Team Status Report
UPDATES
This week, we had a presentation! We’ve posted the slides from that, as well the poster for our demo, under media.
RISKS
We have a viable demo currently. We have some improvements that we’d like to make in terms of processing speed, but our current demo constitutes our minimum viable project.
DESIGN CHANGES
The DMA solution from last week was successful, so we have incorporated that into our project. The DMA engine transfers pixel data to the BRAM, then transfers the resulting energies back to the DRAM when the computation is complete.
Maxwell Johnson
Personal work and Progress:
I spent most of this week debugging the DMA solution. Now that the system works, we can officially say that DMA is correct and faster than the alternative. For a 3.7 second video, the energy computation time decreased from 144s to 11s.
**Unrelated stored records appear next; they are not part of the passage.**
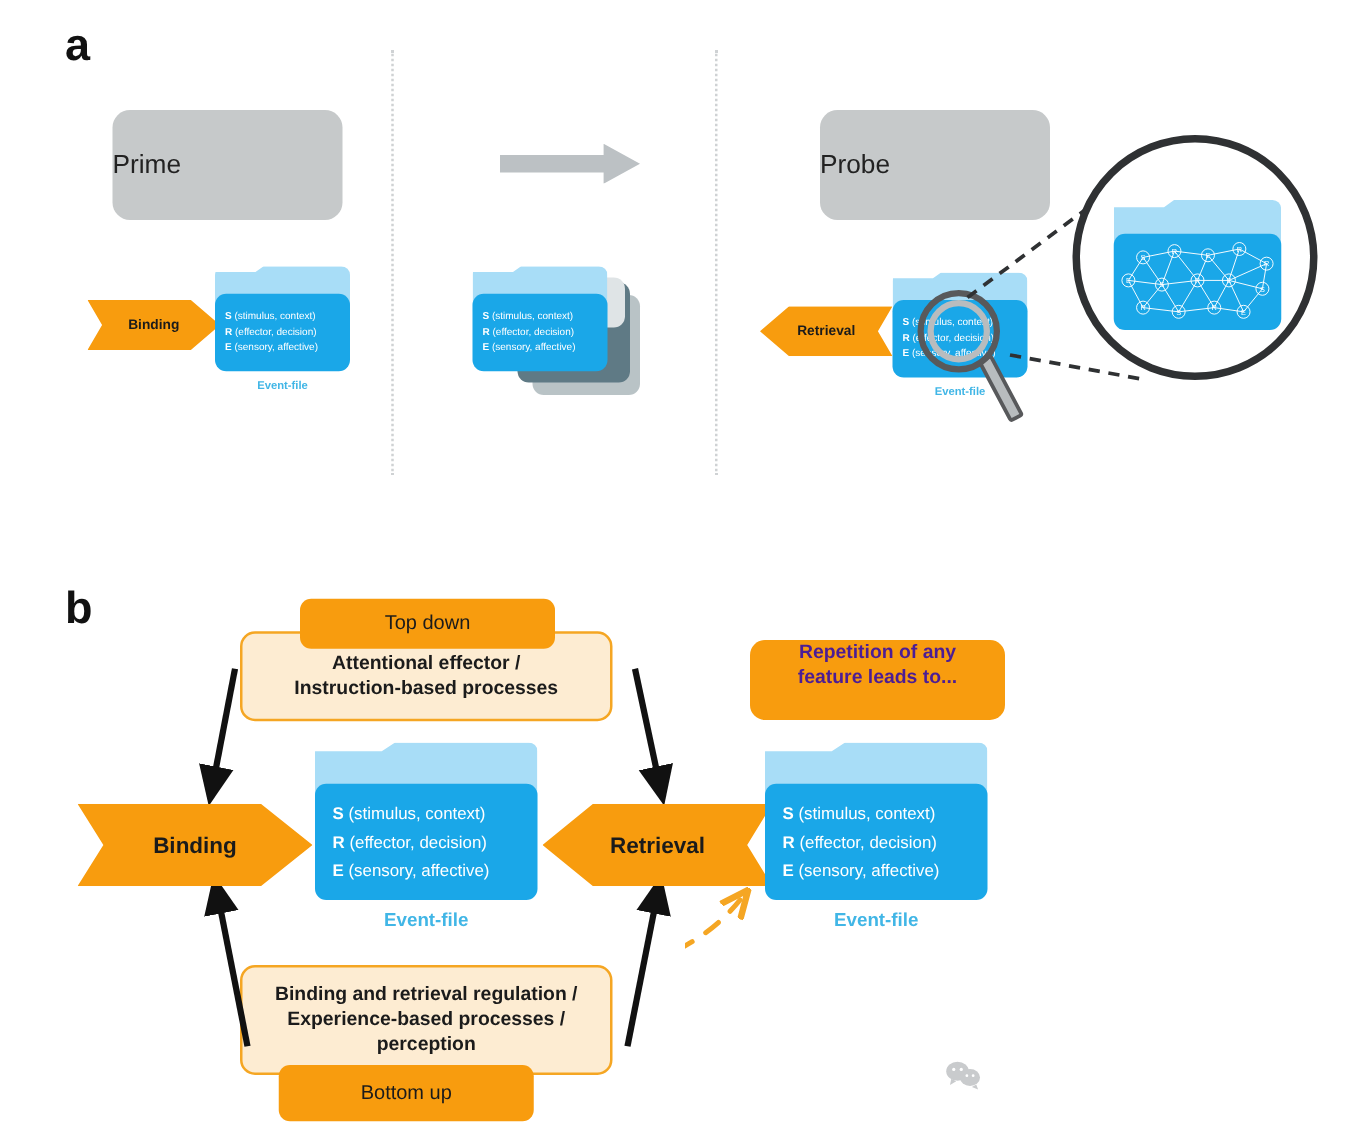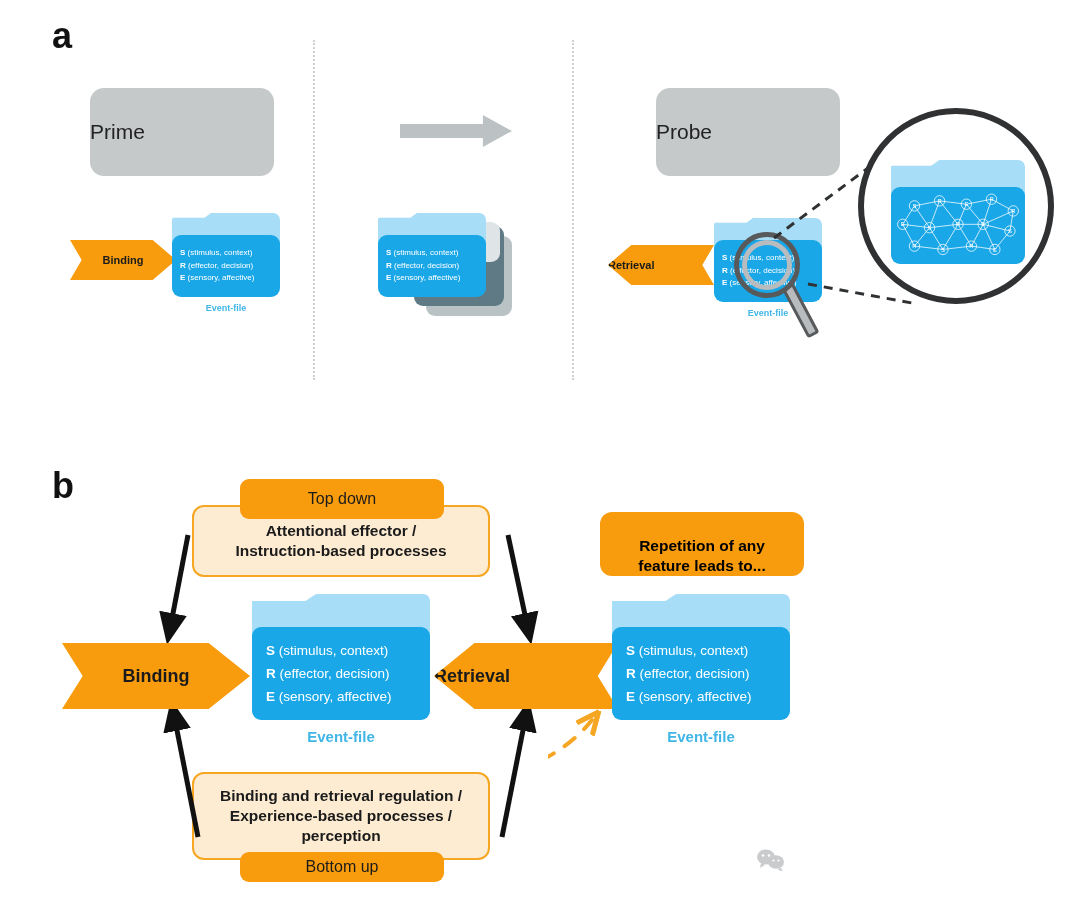--- a/index.html
+++ b/index.html
@@ -21,21 +21,21 @@
   
   .gray-arrow{background:#bcc1c4;
     clip-path:polygon(0% 28%,74% 28%,74% 0%,100% 50%,74% 100%,74% 72%,0% 72%);}
 
   
   .arrow-right{background:#f89c0e;
     clip-path:polygon(0% 0%,78% 0%,100% 50%,78% 100%,0% 100%,11% 50%);
     display:flex;align-items:center;justify-content:center;color:#1b1b1b;font-weight:bold;}
   .arrow-left{background:#f89c0e;
     clip-path:polygon(22% 0%,100% 0%,89% 50%,100% 100%,22% 100%,0% 50%);
-    display:flex;align-items:center;color:#1b1b1b;font-weight:bold;}
+    display:flex;align-items:center;justify-content:center;color:#1b1b1b;font-weight:bold;}
 
   
   .folder{position:absolute;}
   .folder .tab{position:absolute;left:0;top:0;width:100%;height:46%;
     background:#a8ddf7;border-radius:7px 7px 4px 4px;
     clip-path:polygon(0% 12%,30% 12%,36% 0%,100% 0%,100% 100%,0% 100%);}
   .folder .body{position:absolute;left:0;bottom:0;width:100%;height:74%;
     background:#1aa7e8;border-radius:9px;box-sizing:border-box;
     display:flex;flex-direction:column;justify-content:center;}
   .folder .body .ln{color:#ffffff;white-space:nowrap;}
@@ -62,22 +62,22 @@
   .net circle{fill:none;stroke:#ffffff;stroke-width:.9;}
   .net line{stroke:#ffffff;stroke-width:.9;}
 
   
   .cream-box{background:#fdecd2;border:2px solid #f5a623;border-radius:12px;
      box-sizing:border-box;display:flex;align-items:center;justify-content:center;
      text-align:center;color:#1b1b1b;font-weight:bold;line-height:1.28;}
   .orange-pill{background:#f89c0e;border-radius:9px;display:flex;
      align-items:center;justify-content:center;color:#1b1b1b;font-weight:normal;}
   .orange-callout{background:#f89c0e;border-radius:12px;display:flex;
-     align-items:flex-end;justify-content:center;text-align:center;
-     color:#000000;font-weight:bold;line-height:1.3;}
+     align-items:flex-start;justify-content:center;text-align:center;
+     color:#4c1d95;font-weight:bold;line-height:1.3;}
 
   
   .watermark{display:flex;align-items:center;gap:9px;color:#c9cbcd;font-size:23px;
      font-family:"DejaVu Sans",sans-serif;}
 </style>
 </head>
 <body>
 
 <div class="abs panel-letter" style="left:52px;top:18px;">a</div>
 
@@ -224,21 +224,21 @@
 </div>
 <div class="abs orange-pill" style="left:240px;top:479px;width:204px;height:40px;font-size:16px;">
   <span>Top down</span>
 </div>
 
 <div class="abs cream-box" style="left:192px;top:772px;width:298px;height:88px;font-size:15.5px;">
   <span style="white-space:pre-line;">Binding and retrieval regulation /
 Experience-based processes /
 perception</span>
 </div>
-<div class="abs orange-pill" style="left:240px;top:852px;width:204px;height:30px;font-size:16px;">
+<div class="abs orange-pill" style="left:223px;top:852px;width:204px;height:45px;font-size:16px;">
   <span>Bottom up</span>
 </div>
 
 <svg class="abs" style="left:150px;top:525px;width:420px;height:340px;" viewBox="0 0 420 340">
   <defs>
     <marker id="ah" markerWidth="7" markerHeight="7" refX="3.2" refY="3.4" orient="auto" markerUnits="strokeWidth">
       <path d="M0,0.6 L6.4,3.4 L0,6.2 z" fill="#111"></path>
     </marker>
   </defs>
These are the newest timing data I’ve collected:
- RX Time: 10.432682 s
- Total compute time: 81.239788 s
- Total finding seams time: 65.049371 s
- Min Cut Time (full frame): 62.142221 s
- Sift Time: 61.899109 s
- Search Time: 0.241102 s
- Incr Cut Time (partial frame): 2.907150 s
- Min Cut Time (full frame): 62.142221 s
- Total time deleting seams: 5.033181 s
- Total energy map time (incl. DMA): 10.929733 s
- Total finding seams time: 65.049371 s
- TX Time: 8.325749 s
The bottleneck is finding the min cut of every frame. Because this is only used to determine the radix frame and then to make the cut on the radix frame, this is not a task that deserves to take 75% of our compute time. Today, I experimented with other techniques for choosing a radix frame. Choosing a random frame creates a video with similar, though slightly worse, quality. Once Riki completes the script to analyze video quality using a quantitative energy function, we can decide on what the proper tradeoff is between processing time and output quality.
Deliverables:
Tomorrow, we’re all planning to work on some validation and optimization. My main goal is to successfully overlap the computation done by the system on chip with the DMA. Currently, the system waits for the transfer to complete before continuing to process pixels, which is wasted opportunity for computation. Following the demo, our deliverable will be the paper.
John Zhang
Personal Work
Progress
Deliverables
Riki Khorana
Personal Work and Progress
– Worked on the presentation slides
– Worked especially on summarizing and clarifying algorithm
– Tried to recreate a lost progress video, but failed
– Worked on optimization by threading seam finding on Vivado SDK
Deliverables
– Demo this Monday – work on further optimization
– Final report coming up soon